Enfin, sur le mode de rémunération, elle rappelle qu’il n’est pas un critère déterminant, mais que l’on peut y voir un indice de la relation de travail salariée. En l’espèce, en effet, des factures mensuelles étaient adressées pour les prestations effectuées et le montant était en général le même, la société étant d’ailleurs la seule « cliente » de l’intéressée, ce qui ressort de la numérotation des factures.

Enfin, la cour retient également l’absence de risque économique et financier assumé par l’intéressée dans l’exploitation de l’établissement.

Il en découle que la relation de travail a effectivement évolué vers une relation salariée.

Pour la cour, il y a dès lors lieu de confirmer le jugement en ce qu’il a conclu à l’exigence d’une régularisation salariale pour le dernier mois de prestations. Quant à l’indemnité compensatoire de préavis, elle est également due, la cour constatant des éléments de l’espèce que la société est l’auteur de la rupture.

Par contre, la demande d’indemnité pour licenciement abusif est rejetée, la cour considérant que le travail effectué était d’ordre principalement intellectuel. Elle renvoie, pour ce, à la classification professionnelle de la commission paritaire 314, dans laquelle les esthéticiens sont considérés comme employés.

Intérêt de la décision

Dans la problématique récurrente de la qualification de la relation de travail, l’espèce tranchée par la Cour du travail de Bruxelles dans cet arrêt présente un intérêt particulier, eu égard à la constatation de l’évolution de la relation de travail.

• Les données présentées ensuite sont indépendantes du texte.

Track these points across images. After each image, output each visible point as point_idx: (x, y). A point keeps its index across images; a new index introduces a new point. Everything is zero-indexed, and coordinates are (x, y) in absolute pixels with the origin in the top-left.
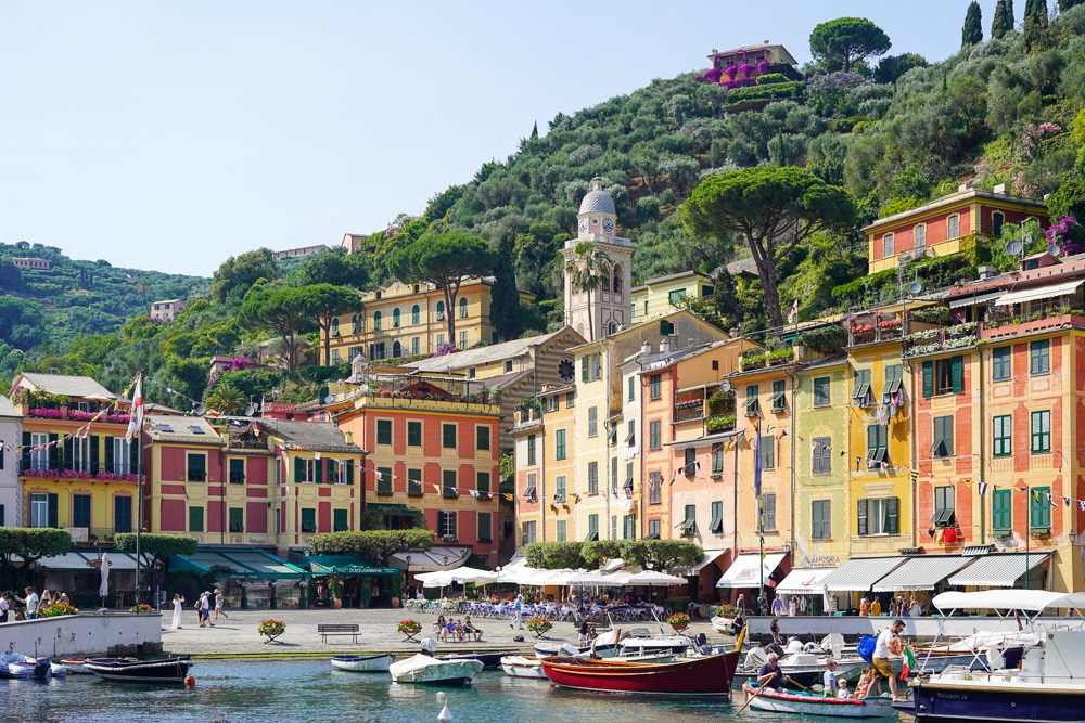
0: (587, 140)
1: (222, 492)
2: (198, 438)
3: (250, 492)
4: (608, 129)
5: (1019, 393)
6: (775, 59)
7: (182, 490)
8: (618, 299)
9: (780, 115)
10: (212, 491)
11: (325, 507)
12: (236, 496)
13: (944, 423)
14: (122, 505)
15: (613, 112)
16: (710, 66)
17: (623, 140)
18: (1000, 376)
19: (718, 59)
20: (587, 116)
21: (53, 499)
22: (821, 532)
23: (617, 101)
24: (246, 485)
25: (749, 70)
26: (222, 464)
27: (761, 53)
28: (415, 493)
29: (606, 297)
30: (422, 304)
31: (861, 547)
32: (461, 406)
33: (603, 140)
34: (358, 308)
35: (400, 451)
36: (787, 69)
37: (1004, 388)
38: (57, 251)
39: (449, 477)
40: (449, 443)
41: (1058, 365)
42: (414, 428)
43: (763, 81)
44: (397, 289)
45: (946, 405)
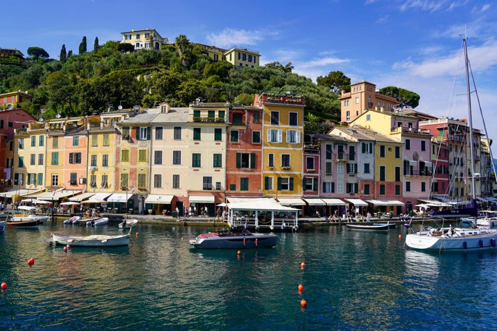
6: (18, 53)
36: (20, 56)
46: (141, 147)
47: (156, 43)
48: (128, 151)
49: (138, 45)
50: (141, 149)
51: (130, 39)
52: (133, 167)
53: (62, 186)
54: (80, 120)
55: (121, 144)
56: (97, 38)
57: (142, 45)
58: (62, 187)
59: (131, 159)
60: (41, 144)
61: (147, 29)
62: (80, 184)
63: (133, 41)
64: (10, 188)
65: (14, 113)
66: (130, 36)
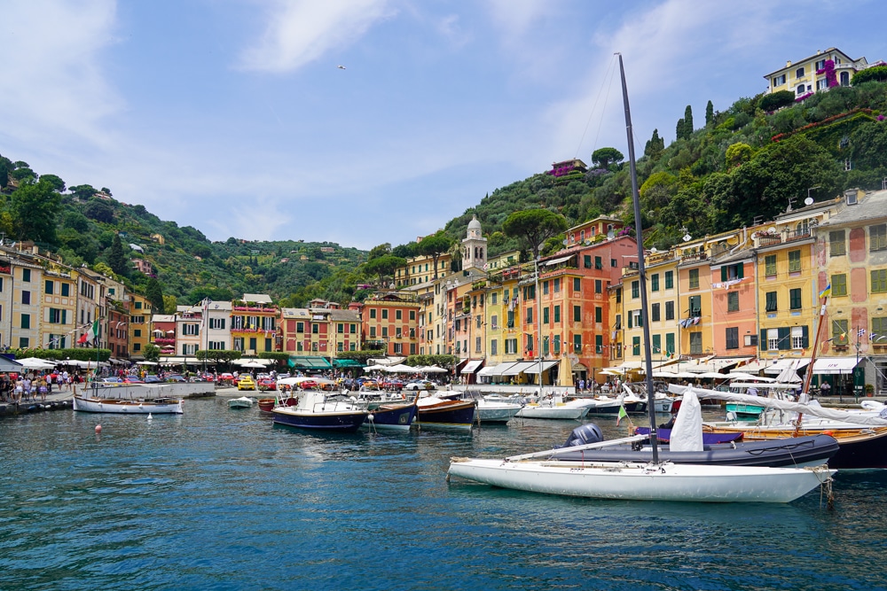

L’appréciation du juge intervient essentiellement à partir d’un ensemble de faits. Dans l’arrêt ayant donné lieu à la décision de la Cour de cassation du 9 juin 2008, avaient particulièrement été relevés (i) l’exercice par la société du pouvoir de donner des ordres en ce qui concerne le lieu de travail, les permanences (samedi), la rédaction d’un rapport détaillé (les tâches quotidiennes imparties à leur réalisation), l’assistance obligatoire à des formations et l’obtention de l’accord du responsable en cas d’impossibilité d’y aller, (ii) l’exercice par la société de son pouvoir de surveillance par le biais de l’obligation pour le travailleur de compléter un registre de présences et de pointer, ainsi que (iii) l’octroi d’une rétribution mensuelle fixe.